LogChain has completed, as part of its pilot program, a full cycle international blockchain-backed maritime shipment. This executed on its end-to-end, digital and tamper-proof platform and handled the supply-chain by implementing electronic bill of lading (e-BL) and Letter of Credit (LC) digitisation. The shipment involved the freight transfer of beverages from Belgium to Israel and encompassed the full ownership lifecycle and business workflow with digitally-signed documentation.
LogChain CEO and Co-Founder Dudi Avni, commented: “We are very proud to have successfully completed this important international cycle, one of the very few in the world. We are on the brink of a new digitization era in the trade market, disrupting the old, cumbersome processes, minimizing fraud risks – and literally saving billions of dollars, which we’ve become so used to spending for the mere sake of bureaucracy. As we progress with our unique end-to-end platform, we are working together with leading shipping companies, banks, freight-forwarders and global importers & exporters in order to create a new ecosystem that could enable this much needed revolution.”
The challenge and the opportunity
Maritime shipping continues to rely on old, cumbersome and paper-intensive legacy processes. This makes shipping expensive because so many processes are:
- are costly
- demand much paperwork
- require many signatures
- have multiple locations
- lack transparency and trust
- involve long SLAs
- possess unwieldy processes for commercial dispute resolution
- introduce fraud and other risks.
The shipping industry is expanding and it:
- is growing at 3-4% annually
- includes >80% of the global trade volumes
- has a current value of >$2T.
Such enormity and uniquity almost begs for some advance towards digital payment and documentation technologies. As commented elsewhere by Enterprise Times , there are moves towards more efficient solutions. This is the opportunity LogChain sees (and for PIL/IBM).

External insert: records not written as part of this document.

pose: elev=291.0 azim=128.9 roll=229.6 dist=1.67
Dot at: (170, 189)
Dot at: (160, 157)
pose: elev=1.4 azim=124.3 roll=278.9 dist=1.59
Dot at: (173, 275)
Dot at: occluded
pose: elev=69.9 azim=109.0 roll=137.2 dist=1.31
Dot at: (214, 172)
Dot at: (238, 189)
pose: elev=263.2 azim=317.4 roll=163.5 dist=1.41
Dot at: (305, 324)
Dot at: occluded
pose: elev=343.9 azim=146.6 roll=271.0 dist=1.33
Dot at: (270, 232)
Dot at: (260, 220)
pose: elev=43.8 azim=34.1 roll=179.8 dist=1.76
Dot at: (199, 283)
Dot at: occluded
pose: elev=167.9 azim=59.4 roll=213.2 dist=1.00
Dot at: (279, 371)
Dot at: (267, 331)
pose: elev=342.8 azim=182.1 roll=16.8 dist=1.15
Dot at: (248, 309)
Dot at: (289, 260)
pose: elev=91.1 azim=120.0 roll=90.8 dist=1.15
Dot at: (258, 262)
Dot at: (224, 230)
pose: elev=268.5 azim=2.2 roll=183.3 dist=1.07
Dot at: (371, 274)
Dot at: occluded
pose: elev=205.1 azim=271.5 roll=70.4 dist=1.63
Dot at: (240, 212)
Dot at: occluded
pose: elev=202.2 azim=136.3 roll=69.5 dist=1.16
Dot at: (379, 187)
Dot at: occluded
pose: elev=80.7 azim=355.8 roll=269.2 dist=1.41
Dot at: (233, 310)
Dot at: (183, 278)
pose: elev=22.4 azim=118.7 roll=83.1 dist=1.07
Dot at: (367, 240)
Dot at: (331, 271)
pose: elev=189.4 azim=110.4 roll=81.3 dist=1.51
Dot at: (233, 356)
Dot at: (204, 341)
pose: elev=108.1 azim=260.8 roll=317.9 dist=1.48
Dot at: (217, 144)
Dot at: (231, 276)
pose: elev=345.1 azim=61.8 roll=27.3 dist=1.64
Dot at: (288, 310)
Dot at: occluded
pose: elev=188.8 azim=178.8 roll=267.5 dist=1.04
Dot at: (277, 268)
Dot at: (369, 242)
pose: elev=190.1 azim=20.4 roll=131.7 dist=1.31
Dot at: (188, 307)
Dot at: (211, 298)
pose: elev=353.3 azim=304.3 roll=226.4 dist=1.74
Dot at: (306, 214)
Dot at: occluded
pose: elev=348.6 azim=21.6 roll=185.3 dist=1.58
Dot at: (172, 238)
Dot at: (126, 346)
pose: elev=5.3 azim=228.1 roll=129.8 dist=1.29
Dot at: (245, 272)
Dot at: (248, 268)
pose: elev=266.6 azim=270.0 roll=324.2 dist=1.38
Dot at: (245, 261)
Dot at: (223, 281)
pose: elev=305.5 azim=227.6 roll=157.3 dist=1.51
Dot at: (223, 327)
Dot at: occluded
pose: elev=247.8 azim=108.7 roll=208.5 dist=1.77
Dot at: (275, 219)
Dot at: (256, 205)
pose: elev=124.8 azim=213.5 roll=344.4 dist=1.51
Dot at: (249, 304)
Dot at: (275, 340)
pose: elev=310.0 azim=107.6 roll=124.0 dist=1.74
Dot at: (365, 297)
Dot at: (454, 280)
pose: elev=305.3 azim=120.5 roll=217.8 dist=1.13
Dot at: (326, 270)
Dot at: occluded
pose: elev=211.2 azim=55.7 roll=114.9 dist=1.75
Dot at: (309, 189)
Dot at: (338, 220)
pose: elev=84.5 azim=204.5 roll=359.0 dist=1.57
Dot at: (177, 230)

What does LogChain deliver?
The LogChain platform runs as a Microsoft Azure cloud solution. It uses Ethereum private consortia. Its blockchain-based platform claim to:
- streamlines current, cumbersome business processes
- allows for information sharing on a private distributed ledger
- provides real-time data access (but only to ‘permissioned users’)
- exploits smart contracts on a blockchain to establish a single, immutable trade record
- offers verifications by and for the parties involved.
This, according to LogChain, means its platform can:
- cut shipment costs by around 8% for shipment partners
- reduce workloads that conventionally would take ~2 weeks to a few minutes
- eliminate the need for original documentation to travel around.
A key part of the LogChain approach is the way in which platform orchestrates smart contracts. Freight-forwarders, exporters and the importers can all access what they need across a supply chain fron initial order through to final delivery and release by a shipping company. In effect, LogChain leverages blockchain smart contracts both to speed up transactions and reduce costs. This can happen when it stores and secures every piece of relevant information along with trusted transactions and verification.
Furthermore, LogChain assists with messy Letter of Credit (LoC) issues:
- origination (Bill of Lading linkage), amendments and fulfillment requests
- role based issuance/modification
- workflow status, with tracking
- coordination of diverse transactions between multiple geographically-separated parties
- automated notifications
- secured documentation.
Enterprise Times: what does this mean
The potential to digitise massive trade volumes is undoubted. It is not simple. One element is likely to be some form of secured platform which is accessible to all parties involved. Using blockchain to address trust issues and to improve LoC usage is a solution, like that envisaged by LogChain, being sought by many (for example, Batavia, CommerzBank, TradeShift Pay and others).
Streamlining and digitising shipping transactions will be attractive if it delivers more efficient processes with major cost reductions and improved customer experiences. Yet this is not imminent. As Maersk and others have discovered, competing interests can hamper adoption – however great the theoretical business logic.
e-BL and improved LoC handling are desirable destinations, and especially when combined. But these are going to take time before there is widespread use. Remember this, and the PIL/IBM example, are single shipments made to prove a concept. They are not in production yet.